News Analysis

WASHINGTON ( – President George Bush’s latest judicial victory in the Senate–the confirmation of ultra-conservative Appeals Court Judge Janice Rogers Brown–might have been a perfect political decoy. At the same time, her confirmation fight was most certainly a dress rehearsal for the struggle over Pres. Bush’s nominee(s) when ailing Chief Justice William Rehnquist must be replaced.

Conservatives emphasized her impressive individual achievement as a Black person–“the daughter of a sharecropper”–despite the fact that she has been outspoken in her opposition to the enforcement of laws that protect the collective interests of Black people. Conservatives sought to portray Judge Brown as “the judicial equivalent of Secretary of State Condoleezza Rice instead of John Ashcroft.”

Democrats however, including both of her home state senators, and the Congressional Black Caucus (CBC), portrayed her as “the worst” of Pres. Bush’s conservative nominees. Still, her nomination was permitted to go to the Senate floor for a vote in a Senate compromise intended to forestall the so-called “nuclear option”–a bitter procedural fight that loomed between Republicans and Democrats over the ability to filibuster, or engage in endless debate over judicial nominees.


“If she is so out of the mainstream,” Pres. Bush’s supporters argued, and Democrats compromised to allow a vote on her nomination, “and (she) is the worst nominee, then how could the Democrats possibly say any other judge Bush could nominate is an ‘extraordinary circumstance?’” “Matt” wrote on “Blogs-for-Bush.”
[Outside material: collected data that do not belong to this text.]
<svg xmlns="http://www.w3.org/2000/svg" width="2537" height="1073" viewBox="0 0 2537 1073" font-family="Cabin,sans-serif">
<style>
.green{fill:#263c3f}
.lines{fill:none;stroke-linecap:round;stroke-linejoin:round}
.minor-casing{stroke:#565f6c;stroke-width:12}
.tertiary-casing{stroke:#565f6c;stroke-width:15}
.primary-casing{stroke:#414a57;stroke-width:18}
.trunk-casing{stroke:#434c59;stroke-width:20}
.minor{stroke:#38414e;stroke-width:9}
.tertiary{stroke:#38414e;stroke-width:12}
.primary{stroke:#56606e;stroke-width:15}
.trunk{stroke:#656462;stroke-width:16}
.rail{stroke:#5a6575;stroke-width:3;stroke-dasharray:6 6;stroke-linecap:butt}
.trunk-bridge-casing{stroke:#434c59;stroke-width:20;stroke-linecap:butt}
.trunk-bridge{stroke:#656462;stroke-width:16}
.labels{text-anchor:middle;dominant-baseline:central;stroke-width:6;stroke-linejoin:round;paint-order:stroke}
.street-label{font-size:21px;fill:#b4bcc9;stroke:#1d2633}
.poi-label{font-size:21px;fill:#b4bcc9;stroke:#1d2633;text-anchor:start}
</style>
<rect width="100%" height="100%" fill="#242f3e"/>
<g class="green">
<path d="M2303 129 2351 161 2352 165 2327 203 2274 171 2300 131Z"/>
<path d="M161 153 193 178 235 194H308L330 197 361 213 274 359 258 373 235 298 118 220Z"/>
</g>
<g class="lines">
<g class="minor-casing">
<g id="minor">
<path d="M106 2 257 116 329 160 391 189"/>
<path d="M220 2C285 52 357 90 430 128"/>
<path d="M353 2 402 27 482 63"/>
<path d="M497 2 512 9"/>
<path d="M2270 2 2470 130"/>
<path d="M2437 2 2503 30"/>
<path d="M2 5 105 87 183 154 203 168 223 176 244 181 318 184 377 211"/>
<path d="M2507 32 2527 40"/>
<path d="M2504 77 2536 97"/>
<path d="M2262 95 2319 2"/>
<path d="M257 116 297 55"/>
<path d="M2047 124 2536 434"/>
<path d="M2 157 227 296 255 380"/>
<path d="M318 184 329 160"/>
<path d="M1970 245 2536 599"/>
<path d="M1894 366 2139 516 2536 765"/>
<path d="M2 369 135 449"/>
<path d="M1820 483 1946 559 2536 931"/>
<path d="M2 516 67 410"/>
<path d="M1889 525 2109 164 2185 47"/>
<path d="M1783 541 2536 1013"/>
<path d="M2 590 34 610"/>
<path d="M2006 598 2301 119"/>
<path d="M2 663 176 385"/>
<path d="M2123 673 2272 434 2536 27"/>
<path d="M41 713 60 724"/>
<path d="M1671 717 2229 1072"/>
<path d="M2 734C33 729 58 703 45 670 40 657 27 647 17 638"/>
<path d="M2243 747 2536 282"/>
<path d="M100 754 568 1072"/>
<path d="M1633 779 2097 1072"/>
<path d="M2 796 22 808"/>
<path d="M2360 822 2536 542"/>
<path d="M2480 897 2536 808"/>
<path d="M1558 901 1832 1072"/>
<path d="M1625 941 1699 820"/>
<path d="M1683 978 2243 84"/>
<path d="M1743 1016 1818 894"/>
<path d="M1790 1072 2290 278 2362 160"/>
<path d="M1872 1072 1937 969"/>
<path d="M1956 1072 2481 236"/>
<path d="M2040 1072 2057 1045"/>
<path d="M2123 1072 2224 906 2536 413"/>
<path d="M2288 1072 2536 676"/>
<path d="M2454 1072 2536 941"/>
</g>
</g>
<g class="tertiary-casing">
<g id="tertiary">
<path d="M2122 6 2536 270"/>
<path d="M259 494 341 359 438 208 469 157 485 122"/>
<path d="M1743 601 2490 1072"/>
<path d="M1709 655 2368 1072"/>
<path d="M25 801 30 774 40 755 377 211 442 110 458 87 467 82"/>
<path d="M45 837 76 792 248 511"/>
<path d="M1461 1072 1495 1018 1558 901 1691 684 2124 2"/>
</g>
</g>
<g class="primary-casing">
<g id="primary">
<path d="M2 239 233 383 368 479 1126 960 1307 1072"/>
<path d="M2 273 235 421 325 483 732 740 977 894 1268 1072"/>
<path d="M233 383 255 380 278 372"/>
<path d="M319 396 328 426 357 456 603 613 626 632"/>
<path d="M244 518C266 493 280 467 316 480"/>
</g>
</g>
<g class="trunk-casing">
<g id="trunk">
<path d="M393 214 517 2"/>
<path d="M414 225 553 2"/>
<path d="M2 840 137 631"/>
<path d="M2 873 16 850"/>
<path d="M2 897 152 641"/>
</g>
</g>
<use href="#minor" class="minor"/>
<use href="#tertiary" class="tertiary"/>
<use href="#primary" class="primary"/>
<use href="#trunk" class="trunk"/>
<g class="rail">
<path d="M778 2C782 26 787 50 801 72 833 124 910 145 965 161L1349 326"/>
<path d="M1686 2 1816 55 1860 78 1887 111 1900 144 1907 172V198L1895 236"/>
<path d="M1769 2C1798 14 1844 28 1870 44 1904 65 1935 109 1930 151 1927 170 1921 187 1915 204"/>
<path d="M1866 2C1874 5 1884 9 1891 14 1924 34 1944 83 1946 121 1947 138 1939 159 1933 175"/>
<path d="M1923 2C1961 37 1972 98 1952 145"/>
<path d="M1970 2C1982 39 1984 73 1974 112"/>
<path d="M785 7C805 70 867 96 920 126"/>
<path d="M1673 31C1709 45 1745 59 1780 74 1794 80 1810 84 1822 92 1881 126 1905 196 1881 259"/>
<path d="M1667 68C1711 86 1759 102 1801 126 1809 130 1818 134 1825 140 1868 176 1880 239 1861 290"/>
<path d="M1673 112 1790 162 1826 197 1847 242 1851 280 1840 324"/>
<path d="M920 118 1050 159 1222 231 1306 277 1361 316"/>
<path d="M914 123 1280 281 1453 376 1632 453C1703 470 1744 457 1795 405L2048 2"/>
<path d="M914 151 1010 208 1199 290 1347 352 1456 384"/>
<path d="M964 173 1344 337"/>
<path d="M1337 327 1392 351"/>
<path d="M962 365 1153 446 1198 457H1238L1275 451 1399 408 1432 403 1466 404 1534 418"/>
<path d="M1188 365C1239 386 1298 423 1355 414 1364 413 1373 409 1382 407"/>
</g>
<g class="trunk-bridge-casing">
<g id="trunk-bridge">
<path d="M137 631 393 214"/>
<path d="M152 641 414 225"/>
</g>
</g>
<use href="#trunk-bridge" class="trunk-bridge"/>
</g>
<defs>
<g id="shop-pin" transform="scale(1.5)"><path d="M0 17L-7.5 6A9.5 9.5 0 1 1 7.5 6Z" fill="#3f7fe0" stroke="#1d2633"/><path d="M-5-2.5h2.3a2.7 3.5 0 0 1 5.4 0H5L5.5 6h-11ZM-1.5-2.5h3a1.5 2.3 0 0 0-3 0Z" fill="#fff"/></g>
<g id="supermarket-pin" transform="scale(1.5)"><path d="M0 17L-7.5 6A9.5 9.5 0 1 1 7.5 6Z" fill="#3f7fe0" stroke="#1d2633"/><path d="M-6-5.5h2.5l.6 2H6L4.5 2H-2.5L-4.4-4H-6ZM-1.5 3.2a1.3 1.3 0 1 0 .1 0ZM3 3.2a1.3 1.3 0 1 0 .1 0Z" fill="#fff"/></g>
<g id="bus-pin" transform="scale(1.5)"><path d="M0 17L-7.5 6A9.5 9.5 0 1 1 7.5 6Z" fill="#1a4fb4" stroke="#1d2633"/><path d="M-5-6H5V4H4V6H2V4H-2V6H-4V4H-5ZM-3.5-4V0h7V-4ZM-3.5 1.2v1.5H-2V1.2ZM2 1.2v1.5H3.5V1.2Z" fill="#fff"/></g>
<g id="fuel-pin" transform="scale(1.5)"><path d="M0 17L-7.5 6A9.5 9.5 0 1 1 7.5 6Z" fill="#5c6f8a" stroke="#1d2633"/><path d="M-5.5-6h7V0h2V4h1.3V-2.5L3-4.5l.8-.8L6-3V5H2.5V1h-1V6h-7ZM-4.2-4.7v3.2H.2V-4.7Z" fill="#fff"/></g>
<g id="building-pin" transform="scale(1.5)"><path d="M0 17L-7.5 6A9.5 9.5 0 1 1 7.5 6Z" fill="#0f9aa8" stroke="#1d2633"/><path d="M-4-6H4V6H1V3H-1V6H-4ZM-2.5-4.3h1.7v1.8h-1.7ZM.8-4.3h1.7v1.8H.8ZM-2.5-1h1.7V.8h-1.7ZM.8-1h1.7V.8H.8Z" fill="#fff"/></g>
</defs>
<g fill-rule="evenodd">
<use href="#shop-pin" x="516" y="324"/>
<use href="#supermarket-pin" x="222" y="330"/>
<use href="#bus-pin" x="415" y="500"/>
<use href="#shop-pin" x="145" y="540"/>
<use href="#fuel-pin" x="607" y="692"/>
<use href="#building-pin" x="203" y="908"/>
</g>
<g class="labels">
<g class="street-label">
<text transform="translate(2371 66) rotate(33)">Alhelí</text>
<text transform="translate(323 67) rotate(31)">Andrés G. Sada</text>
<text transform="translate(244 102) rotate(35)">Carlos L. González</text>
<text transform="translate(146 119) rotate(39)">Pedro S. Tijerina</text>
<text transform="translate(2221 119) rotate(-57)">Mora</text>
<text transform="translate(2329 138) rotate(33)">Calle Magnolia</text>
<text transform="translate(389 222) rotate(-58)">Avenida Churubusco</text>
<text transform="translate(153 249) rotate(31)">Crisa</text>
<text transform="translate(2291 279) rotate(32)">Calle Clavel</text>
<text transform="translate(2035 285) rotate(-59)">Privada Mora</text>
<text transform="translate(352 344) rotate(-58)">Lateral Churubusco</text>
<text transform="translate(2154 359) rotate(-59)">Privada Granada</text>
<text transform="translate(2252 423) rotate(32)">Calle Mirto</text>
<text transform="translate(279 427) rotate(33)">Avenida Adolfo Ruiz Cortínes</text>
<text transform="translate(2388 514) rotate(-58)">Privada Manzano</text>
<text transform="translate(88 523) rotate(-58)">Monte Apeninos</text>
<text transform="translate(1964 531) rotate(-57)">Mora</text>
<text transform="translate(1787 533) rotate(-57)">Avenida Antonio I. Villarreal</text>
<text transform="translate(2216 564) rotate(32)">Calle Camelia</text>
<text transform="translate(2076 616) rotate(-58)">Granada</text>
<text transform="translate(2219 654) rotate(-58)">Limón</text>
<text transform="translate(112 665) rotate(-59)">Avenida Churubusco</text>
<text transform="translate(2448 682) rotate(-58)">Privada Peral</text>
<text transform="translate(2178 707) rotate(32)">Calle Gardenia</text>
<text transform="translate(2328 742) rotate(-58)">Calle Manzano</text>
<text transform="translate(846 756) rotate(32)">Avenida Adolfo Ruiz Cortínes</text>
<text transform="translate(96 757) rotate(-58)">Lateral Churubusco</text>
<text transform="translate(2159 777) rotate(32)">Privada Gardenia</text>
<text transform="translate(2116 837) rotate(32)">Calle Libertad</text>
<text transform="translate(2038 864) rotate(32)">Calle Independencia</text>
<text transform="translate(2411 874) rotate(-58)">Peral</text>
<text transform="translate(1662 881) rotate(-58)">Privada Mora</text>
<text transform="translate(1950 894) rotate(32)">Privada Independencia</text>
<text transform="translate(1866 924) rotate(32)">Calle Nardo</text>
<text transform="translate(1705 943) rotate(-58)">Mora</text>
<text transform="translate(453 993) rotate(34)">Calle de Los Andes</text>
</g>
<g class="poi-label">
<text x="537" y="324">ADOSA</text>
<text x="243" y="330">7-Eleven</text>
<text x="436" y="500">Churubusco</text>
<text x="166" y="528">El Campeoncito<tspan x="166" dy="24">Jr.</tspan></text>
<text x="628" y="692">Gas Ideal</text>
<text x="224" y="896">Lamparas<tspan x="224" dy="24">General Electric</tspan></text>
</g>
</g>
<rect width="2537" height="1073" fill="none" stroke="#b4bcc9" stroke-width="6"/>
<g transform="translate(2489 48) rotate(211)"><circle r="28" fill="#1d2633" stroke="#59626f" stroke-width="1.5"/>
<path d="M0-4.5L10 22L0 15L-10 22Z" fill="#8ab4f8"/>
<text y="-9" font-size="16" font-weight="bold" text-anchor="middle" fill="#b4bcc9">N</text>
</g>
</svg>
In other words, the standard of measurement for extremism concerning judicial appointments has been changed. It may be difficult for Pres. Bush’s opponents to convince senators that any Bush nominee has views more extreme than those of Judge Brown.

Judge Brown’s confirmation June 8 to the U.S. Circuit Court of Appeals for the Second Circuit in Washington, D.C. was by a relatively narrow margin, 56-43. Three Republicans voted against her, but three Democrats voted to confirm, and one Independent senator did not vote.

Judge Brown’s views are “so far out of the mainstream, I can’t even get to the questions of race and gender,” civil rights attorney Elaine Jones said at a rally on the eve of the confirmation vote. She is not deserving of any “racial loyalty,” Ms. Jones insisted. Other Black leaders agree.

“Black people learned to think about race and appointees during the Clarence Thomas appointment,” said Congressional Delegate Eleanor Holmes Norton (D-D.C.) at that rally in response to a question from The Final Call.

“For those who have not yet learned, hear this: The greatest insult to a Black person in the United States today is to put up a Black person who opposes our rights and dare us to oppose them,” Del. Norton continued.

“We have been very methodical on Janice Rogers Brown,” CBC Chairman Melvin Watt (D-N.C.) told reporters before leading a mass march of CBC members into the Senate chamber just before the Brown vote, “to emphasize to the members of the Senate that of all of the nominees that the President sent over, that were a part of the deal, Janice Rogers Brown and Judge Pryor were, on matters of civil rights and race, the absolute worst of the lot.

CBC members wanted to “express our sense of frustration,” Mr. Watt continued. “This is a matter that urgently impacts African Americans, because the courts have been a last resort for African Americans.”

Women’s leaders and members of other non-White “minorities” also agree. “Janice Rogers Brown has a history of hostility to affirmative action, reproductive rights, civil rights, disability rights, and government programs, such as Social Security,” Olga Vives, a Latina and Vice President of the National Organization for Women (NOW) said at the rally. “Her court opinions reflect extremist ideology, and her confirmation will make it harder for women and people of color to challenge discrimination. Her record is clear. She’s out of the mainstream and feels no pain for people who are victims of discrimination.”

Claiming that it is not easy to lead a charge against a nominee from her home state, Sen. Barbara Boxer (D-Cal.) defended her opposition. “Facts compel you to do everything you can to oppose nomination,” she said at the rally, pointing out that Judge Brown once wrote in an opinion that it was an employer’s “free speech” right to use racial slurs in a workplace.

“Fair treatment, consumer rights, most basic rights are at stake with this nomination. Mr. President, this nomination is from the far, far right wing of America. When George Will says Janice is out of the mainstream, you know she’s out of the mainstream, in the extreme, and this is no good for our country, for our people, for our seniors.

“Attacking every part of the New Deal as some sort of a socialist revolution, you have someone who’s a loose cannon, Mr. President, and we don’t want her firing those cannonballs at the people of this country,” Sen. Boxer continued.

Judge Brown is so extreme, her opponents complained, that she was alone 31 times in dissent against the decisions of the Republican dominated (6-1 margin) California Supreme Court, dissenting more than a third of the time.